Data to use —
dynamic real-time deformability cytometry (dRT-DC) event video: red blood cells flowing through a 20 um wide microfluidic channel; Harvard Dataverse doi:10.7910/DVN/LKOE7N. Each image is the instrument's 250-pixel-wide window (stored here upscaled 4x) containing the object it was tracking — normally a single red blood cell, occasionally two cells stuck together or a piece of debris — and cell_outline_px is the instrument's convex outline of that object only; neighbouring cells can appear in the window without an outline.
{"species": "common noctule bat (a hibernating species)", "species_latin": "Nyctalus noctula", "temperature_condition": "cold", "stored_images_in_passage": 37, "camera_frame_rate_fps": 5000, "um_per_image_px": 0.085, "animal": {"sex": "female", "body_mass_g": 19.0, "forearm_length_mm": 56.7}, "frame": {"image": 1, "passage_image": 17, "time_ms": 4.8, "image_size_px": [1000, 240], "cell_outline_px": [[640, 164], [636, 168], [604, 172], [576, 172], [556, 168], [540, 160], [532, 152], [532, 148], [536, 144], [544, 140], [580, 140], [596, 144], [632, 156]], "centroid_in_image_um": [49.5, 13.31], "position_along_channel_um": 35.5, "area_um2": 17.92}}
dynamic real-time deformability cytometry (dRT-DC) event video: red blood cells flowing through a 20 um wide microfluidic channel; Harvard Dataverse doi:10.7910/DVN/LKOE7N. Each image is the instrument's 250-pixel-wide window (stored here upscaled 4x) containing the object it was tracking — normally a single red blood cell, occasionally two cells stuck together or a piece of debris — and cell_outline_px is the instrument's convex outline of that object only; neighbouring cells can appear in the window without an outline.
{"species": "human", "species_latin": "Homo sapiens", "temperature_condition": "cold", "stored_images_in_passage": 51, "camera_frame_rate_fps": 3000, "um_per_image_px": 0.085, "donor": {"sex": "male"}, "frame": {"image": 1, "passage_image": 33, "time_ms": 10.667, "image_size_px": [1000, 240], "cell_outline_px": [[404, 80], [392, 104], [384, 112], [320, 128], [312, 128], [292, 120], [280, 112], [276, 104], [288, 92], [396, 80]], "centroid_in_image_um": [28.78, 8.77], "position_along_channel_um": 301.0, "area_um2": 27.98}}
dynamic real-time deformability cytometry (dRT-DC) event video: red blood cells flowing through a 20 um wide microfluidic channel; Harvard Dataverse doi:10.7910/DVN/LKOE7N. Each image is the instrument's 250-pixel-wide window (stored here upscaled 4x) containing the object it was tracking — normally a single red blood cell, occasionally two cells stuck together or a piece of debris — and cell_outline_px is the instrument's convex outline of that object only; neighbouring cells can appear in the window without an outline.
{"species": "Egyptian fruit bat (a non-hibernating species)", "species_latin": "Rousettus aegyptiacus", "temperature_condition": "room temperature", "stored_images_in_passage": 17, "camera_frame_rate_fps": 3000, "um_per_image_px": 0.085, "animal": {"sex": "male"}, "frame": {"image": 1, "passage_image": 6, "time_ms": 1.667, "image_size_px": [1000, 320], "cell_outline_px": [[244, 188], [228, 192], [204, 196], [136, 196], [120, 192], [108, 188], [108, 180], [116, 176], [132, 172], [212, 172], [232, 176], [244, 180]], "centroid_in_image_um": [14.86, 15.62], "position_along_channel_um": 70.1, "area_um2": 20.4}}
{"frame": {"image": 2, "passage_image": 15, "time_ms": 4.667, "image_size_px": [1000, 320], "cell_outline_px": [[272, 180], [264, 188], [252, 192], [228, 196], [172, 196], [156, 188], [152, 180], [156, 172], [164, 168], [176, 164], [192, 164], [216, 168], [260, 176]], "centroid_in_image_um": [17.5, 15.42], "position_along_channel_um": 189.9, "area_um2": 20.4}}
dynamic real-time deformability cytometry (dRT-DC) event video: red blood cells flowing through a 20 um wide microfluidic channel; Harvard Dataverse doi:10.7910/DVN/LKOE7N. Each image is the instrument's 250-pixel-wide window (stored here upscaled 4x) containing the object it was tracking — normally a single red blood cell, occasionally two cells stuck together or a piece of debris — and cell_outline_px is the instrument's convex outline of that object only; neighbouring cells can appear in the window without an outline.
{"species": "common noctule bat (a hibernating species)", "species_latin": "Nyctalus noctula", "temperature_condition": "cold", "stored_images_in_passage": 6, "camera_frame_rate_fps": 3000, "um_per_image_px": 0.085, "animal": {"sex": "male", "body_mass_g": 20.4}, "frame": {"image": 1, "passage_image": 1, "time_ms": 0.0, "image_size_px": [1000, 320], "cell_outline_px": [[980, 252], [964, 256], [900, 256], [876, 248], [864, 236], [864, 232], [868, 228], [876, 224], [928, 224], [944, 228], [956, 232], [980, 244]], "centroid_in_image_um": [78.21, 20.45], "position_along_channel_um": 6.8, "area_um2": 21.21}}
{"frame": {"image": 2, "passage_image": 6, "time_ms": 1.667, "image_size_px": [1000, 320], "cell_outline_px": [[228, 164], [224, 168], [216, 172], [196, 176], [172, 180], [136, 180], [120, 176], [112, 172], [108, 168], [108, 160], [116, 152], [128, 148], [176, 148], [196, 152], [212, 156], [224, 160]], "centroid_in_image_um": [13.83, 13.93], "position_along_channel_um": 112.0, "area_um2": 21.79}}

What is asked —
Copy all the lines, exactly.

Solution to the exercise —
dynamic real-time deformability cytometry (dRT-DC) event video: red blood cells flowing through a 20 um wide microfluidic channel; Harvard Dataverse doi:10.7910/DVN/LKOE7N. Each image is the instrument's 250-pixel-wide window (stored here upscaled 4x) containing the object it was tracking — normally a single red blood cell, occasionally two cells stuck together or a piece of debris — and cell_outline_px is the instrument's convex outline of that object only; neighbouring cells can appear in the window without an outline.
{"species": "common noctule bat (a hibernating species)", "species_latin": "Nyctalus noctula", "temperature_condition": "cold", "stored_images_in_passage": 37, "camera_frame_rate_fps": 5000, "um_per_image_px": 0.085, "animal": {"sex": "female", "body_mass_g": 19.0, "forearm_length_mm": 56.7}, "frame": {"image": 1, "passage_image": 17, "time_ms": 4.8, "image_size_px": [1000, 240], "cell_outline_px": [[640, 164], [636, 168], [604, 172], [576, 172], [556, 168], [540, 160], [532, 152], [532, 148], [536, 144], [544, 140], [580, 140], [596, 144], [632, 156]], "centroid_in_image_um": [49.5, 13.31], "position_along_channel_um": 35.5, "area_um2": 17.92}}
dynamic real-time deformability cytometry (dRT-DC) event video: red blood cells flowing through a 20 um wide microfluidic channel; Harvard Dataverse doi:10.7910/DVN/LKOE7N. Each image is the instrument's 250-pixel-wide window (stored here upscaled 4x) containing the object it was tracking — normally a single red blood cell, occasionally two cells stuck together or a piece of debris — and cell_outline_px is the instrument's convex outline of that object only; neighbouring cells can appear in the window without an outline.
{"species": "human", "species_latin": "Homo sapiens", "temperature_condition": "cold", "stored_images_in_passage": 51, "camera_frame_rate_fps": 3000, "um_per_image_px": 0.085, "donor": {"sex": "male"}, "frame": {"image": 1, "passage_image": 33, "time_ms": 10.667, "image_size_px": [1000, 240], "cell_outline_px": [[404, 80], [392, 104], [384, 112], [320, 128], [312, 128], [292, 120], [280, 112], [276, 104], [288, 92], [396, 80]], "centroid_in_image_um": [28.78, 8.77], "position_along_channel_um": 301.0, "area_um2": 27.98}}
dynamic real-time deformability cytometry (dRT-DC) event video: red blood cells flowing through a 20 um wide microfluidic channel; Harvard Dataverse doi:10.7910/DVN/LKOE7N. Each image is the instrument's 250-pixel-wide window (stored here upscaled 4x) containing the object it was tracking — normally a single red blood cell, occasionally two cells stuck together or a piece of debris — and cell_outline_px is the instrument's convex outline of that object only; neighbouring cells can appear in the window without an outline.
{"species": "Egyptian fruit bat (a non-hibernating species)", "species_latin": "Rousettus aegyptiacus", "temperature_condition": "room temperature", "stored_images_in_passage": 17, "camera_frame_rate_fps": 3000, "um_per_image_px": 0.085, "animal": {"sex": "male"}, "frame": {"image": 1, "passage_image": 6, "time_ms": 1.667, "image_size_px": [1000, 320], "cell_outline_px": [[244, 188], [228, 192], [204, 196], [136, 196], [120, 192], [108, 188], [108, 180], [116, 176], [132, 172], [212, 172], [232, 176], [244, 180]], "centroid_in_image_um": [14.86, 15.62], "position_along_channel_um": 70.1, "area_um2": 20.4}}
{"frame": {"image": 2, "passage_image": 15, "time_ms": 4.667, "image_size_px": [1000, 320], "cell_outline_px": [[272, 180], [264, 188], [252, 192], [228, 196], [172, 196], [156, 188], [152, 180], [156, 172], [164, 168], [176, 164], [192, 164], [216, 168], [260, 176]], "centroid_in_image_um": [17.5, 15.42], "position_along_channel_um": 189.9, "area_um2": 20.4}}
dynamic real-time deformability cytometry (dRT-DC) event video: red blood cells flowing through a 20 um wide microfluidic channel; Harvard Dataverse doi:10.7910/DVN/LKOE7N. Each image is the instrument's 250-pixel-wide window (stored here upscaled 4x) containing the object it was tracking — normally a single red blood cell, occasionally two cells stuck together or a piece of debris — and cell_outline_px is the instrument's convex outline of that object only; neighbouring cells can appear in the window without an outline.
{"species": "common noctule bat (a hibernating species)", "species_latin": "Nyctalus noctula", "temperature_condition": "cold", "stored_images_in_passage": 6, "camera_frame_rate_fps": 3000, "um_per_image_px": 0.085, "animal": {"sex": "male", "body_mass_g": 20.4}, "frame": {"image": 1, "passage_image": 1, "time_ms": 0.0, "image_size_px": [1000, 320], "cell_outline_px": [[980, 252], [964, 256], [900, 256], [876, 248], [864, 236], [864, 232], [868, 228], [876, 224], [928, 224], [944, 228], [956, 232], [980, 244]], "centroid_in_image_um": [78.21, 20.45], "position_along_channel_um": 6.8, "area_um2": 21.21}}
{"frame": {"image": 2, "passage_image": 6, "time_ms": 1.667, "image_size_px": [1000, 320], "cell_outline_px": [[228, 164], [224, 168], [216, 172], [196, 176], [172, 180], [136, 180], [120, 176], [112, 172], [108, 168], [108, 160], [116, 152], [128, 148], [176, 148], [196, 152], [212, 156], [224, 160]], "centroid_in_image_um": [13.83, 13.93], "position_along_channel_um": 112.0, "area_um2": 21.79}}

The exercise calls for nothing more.